EXTRACT PROVIDED
--- Begin ---
Eric Rempe demonstrating how to alter and embellish a bowl on a potter’s wheel.
H.L. Mencken once observed that those who can, do, while those who can’t, teach. Eric Rempe, Coronado High School’s ceramics teacher, serves as a notable exception to this rule. In addition to being a lauded teacher, he is a ceramist whose work is exhibited around the world — from Asia to Scandinavia — as well as in museums and galleries across the United States.
Currently, Rempe’s pieces are on display at Steinfest 2014; an online marriage of craft beer and contemporary beer steins, held by Claymakers in Durham, North Carolina. Rempe is one of 200 artists from across the nation and Canada who were invited to participate. And next month, his work will be featured in San Diego’s annual Pottery Tour.
Rempe discovered clay in high school. “The potter’s wheel allowed me to work with my hands in an incredibly different way, and I liked the idea that pots could become a part of someone else’s life,” the Lancaster, Pennsylvania native said.
--- End ---
DATA LISTING
--- Begin ---
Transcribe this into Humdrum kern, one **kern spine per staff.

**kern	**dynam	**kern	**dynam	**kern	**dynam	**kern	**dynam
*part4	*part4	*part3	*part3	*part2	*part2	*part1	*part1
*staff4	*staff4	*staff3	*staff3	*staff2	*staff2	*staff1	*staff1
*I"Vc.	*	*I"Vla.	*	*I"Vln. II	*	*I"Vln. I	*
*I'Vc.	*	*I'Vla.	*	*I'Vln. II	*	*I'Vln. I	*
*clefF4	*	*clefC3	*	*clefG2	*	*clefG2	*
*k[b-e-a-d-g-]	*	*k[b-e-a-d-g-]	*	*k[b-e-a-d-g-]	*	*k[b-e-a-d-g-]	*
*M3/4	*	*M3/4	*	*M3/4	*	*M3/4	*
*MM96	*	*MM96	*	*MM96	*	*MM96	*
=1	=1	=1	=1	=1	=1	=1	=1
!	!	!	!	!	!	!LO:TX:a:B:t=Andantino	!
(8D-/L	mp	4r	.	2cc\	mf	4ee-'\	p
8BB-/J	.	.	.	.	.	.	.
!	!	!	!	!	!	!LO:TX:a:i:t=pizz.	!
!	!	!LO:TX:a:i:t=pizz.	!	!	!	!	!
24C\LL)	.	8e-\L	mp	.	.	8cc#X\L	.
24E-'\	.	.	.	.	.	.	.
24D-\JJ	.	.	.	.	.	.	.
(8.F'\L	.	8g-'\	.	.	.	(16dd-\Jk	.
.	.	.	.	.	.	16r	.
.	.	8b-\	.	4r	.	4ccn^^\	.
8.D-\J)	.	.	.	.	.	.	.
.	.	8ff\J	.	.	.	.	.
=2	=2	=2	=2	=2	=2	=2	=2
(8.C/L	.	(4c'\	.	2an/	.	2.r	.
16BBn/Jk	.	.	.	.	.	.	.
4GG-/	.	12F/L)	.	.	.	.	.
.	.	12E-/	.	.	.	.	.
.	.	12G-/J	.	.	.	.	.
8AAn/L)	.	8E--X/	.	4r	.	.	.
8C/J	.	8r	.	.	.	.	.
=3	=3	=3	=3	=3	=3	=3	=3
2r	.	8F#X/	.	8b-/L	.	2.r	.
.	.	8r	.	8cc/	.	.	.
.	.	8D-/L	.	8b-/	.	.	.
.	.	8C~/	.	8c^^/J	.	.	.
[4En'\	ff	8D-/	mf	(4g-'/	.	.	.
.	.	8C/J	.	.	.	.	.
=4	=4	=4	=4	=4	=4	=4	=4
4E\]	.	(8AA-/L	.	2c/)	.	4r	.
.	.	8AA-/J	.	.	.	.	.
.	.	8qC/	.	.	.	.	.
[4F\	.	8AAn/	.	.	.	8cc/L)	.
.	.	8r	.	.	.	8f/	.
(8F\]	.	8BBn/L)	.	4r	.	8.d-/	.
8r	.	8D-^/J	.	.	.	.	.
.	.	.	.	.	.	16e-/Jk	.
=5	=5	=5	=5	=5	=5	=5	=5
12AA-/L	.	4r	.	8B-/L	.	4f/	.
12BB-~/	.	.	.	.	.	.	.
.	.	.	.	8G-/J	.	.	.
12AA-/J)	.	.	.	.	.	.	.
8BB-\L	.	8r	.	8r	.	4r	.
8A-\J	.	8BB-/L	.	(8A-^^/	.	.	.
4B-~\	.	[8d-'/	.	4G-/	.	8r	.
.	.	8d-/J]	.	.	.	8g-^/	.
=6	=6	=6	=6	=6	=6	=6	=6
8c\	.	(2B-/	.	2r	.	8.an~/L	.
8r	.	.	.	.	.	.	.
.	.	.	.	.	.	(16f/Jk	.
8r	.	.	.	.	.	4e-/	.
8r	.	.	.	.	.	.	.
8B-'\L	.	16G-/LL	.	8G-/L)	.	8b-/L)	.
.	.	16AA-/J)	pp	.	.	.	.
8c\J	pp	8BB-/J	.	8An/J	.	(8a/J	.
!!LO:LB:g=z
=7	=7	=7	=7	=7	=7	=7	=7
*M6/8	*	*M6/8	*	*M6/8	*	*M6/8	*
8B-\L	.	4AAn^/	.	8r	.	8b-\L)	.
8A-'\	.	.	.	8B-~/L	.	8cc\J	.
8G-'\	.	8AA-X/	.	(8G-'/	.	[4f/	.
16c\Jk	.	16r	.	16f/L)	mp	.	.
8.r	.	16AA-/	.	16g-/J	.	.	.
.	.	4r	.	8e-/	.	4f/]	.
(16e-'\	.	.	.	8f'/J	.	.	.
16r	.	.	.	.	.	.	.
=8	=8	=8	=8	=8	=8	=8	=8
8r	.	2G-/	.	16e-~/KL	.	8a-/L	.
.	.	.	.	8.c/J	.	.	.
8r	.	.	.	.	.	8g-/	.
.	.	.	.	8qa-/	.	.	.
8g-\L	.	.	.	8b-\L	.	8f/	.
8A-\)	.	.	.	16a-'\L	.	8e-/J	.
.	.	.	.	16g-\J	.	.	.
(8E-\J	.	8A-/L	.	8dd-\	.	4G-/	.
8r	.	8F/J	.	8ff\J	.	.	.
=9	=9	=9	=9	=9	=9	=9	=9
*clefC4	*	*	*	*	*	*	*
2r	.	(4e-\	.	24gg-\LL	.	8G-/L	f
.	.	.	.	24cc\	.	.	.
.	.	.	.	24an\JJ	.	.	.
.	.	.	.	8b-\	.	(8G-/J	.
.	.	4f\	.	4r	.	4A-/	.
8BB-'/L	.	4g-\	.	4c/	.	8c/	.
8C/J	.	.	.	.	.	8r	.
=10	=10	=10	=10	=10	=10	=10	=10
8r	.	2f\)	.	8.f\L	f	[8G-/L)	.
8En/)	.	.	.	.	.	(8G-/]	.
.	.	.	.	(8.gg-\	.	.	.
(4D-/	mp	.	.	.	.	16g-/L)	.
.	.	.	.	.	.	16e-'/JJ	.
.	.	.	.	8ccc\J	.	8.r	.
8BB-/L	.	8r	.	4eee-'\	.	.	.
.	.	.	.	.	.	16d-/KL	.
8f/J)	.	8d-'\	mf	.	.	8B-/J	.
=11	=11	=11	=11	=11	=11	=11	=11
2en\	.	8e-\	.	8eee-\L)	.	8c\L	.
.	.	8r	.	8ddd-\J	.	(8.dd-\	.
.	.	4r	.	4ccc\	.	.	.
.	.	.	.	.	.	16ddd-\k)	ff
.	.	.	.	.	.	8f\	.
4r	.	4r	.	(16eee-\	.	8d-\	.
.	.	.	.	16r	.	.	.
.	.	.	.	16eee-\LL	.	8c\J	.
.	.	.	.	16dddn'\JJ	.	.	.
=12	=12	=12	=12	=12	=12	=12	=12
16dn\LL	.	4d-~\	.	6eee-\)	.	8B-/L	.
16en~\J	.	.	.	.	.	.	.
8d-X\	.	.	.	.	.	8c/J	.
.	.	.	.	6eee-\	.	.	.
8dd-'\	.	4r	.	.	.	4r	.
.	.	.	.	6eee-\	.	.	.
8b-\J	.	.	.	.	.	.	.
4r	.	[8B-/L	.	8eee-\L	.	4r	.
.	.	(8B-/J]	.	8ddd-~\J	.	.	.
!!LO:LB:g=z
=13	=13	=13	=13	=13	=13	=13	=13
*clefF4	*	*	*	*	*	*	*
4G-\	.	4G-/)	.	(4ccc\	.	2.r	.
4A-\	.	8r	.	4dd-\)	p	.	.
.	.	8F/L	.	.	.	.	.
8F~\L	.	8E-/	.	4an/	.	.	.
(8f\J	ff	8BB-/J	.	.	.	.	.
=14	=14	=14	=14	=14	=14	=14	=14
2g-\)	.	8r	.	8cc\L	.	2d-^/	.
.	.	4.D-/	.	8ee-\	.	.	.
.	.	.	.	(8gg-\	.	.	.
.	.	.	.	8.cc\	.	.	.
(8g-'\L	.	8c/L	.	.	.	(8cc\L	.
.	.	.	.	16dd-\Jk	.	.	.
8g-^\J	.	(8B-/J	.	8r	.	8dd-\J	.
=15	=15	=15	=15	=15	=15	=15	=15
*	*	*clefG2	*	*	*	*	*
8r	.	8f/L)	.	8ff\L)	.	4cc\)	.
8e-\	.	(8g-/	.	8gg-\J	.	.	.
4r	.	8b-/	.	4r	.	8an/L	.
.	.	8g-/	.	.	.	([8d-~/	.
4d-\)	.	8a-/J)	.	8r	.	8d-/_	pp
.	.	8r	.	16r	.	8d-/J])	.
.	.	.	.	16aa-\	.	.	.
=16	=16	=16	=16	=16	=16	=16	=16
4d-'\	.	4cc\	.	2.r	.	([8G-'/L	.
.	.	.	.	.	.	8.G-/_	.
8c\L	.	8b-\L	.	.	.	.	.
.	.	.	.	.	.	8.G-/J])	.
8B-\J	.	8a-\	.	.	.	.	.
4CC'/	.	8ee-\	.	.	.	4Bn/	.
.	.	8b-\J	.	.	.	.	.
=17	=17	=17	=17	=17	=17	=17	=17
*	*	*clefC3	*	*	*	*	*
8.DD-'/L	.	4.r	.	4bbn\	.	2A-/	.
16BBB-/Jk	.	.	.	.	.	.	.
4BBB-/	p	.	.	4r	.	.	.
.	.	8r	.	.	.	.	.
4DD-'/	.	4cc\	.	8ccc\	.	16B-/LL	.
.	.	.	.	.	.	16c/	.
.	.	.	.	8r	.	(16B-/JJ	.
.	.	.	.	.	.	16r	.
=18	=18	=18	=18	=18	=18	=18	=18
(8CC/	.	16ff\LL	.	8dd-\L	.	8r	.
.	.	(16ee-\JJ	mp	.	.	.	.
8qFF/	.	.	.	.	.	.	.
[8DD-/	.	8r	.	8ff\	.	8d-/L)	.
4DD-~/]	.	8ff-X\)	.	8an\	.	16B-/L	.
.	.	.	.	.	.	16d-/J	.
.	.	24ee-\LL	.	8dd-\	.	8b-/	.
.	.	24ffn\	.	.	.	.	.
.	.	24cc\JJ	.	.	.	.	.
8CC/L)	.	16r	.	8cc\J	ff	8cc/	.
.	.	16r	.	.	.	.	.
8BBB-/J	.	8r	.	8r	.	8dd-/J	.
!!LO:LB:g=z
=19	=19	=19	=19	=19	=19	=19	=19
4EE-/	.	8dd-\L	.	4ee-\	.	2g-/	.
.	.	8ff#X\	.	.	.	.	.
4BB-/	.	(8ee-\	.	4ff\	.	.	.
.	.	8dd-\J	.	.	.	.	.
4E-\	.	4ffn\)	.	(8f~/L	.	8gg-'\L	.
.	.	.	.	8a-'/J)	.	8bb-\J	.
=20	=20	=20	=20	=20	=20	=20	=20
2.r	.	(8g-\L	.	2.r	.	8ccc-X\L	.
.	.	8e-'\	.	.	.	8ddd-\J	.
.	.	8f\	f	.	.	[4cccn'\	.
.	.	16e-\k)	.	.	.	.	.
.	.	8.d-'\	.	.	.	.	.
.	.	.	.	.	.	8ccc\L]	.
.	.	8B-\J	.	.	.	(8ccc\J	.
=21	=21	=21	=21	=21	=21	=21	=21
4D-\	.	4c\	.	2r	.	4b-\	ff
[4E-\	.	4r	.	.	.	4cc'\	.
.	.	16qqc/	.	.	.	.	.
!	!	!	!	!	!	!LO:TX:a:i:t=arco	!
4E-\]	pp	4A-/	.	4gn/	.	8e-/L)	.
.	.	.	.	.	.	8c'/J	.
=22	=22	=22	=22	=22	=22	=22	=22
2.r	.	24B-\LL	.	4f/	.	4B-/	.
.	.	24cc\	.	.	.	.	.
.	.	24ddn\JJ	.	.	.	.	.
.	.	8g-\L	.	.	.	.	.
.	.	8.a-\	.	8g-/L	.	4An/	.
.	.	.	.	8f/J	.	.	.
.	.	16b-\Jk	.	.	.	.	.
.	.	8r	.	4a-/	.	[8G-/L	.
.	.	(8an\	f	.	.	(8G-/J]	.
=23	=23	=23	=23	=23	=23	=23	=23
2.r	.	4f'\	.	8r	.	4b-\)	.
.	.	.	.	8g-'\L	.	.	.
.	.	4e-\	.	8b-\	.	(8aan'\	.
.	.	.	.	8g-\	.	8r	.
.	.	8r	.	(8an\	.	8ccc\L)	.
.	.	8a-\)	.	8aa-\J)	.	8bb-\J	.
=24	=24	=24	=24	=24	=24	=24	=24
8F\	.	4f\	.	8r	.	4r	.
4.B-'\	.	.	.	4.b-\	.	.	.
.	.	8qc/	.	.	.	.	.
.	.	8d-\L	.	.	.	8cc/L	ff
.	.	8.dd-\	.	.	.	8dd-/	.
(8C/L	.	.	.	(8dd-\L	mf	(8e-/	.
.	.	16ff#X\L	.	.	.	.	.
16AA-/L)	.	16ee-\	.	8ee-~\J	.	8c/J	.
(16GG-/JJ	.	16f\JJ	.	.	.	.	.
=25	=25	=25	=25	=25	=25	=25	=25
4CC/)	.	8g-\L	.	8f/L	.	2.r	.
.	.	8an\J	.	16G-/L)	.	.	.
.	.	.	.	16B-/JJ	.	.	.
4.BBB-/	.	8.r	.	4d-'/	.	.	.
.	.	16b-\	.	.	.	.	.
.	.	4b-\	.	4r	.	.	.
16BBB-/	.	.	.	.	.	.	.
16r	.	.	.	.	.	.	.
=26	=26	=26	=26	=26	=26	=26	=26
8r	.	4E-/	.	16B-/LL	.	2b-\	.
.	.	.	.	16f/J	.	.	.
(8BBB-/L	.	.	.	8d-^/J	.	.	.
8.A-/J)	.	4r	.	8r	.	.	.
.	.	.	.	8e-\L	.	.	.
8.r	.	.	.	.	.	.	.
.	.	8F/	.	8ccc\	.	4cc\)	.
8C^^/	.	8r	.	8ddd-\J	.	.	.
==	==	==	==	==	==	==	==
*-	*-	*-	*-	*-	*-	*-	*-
--- End ---
CHALLENGE
Reproduce verbatim the passage from the article on Eric Rempe, starting with "Currently, Rempe’s pieces" and going on through "annual Pottery Tour.". The records were drawn from a separate source.

SOLUTION FOR THIS TASK
Currently, Rempe’s pieces are on display at Steinfest 2014; an online marriage of craft beer and contemporary beer steins, held by Claymakers in Durham, North Carolina. Rempe is one of 200 artists from across the nation and Canada who were invited to participate. And next month, his work will be featured in San Diego’s annual Pottery Tour.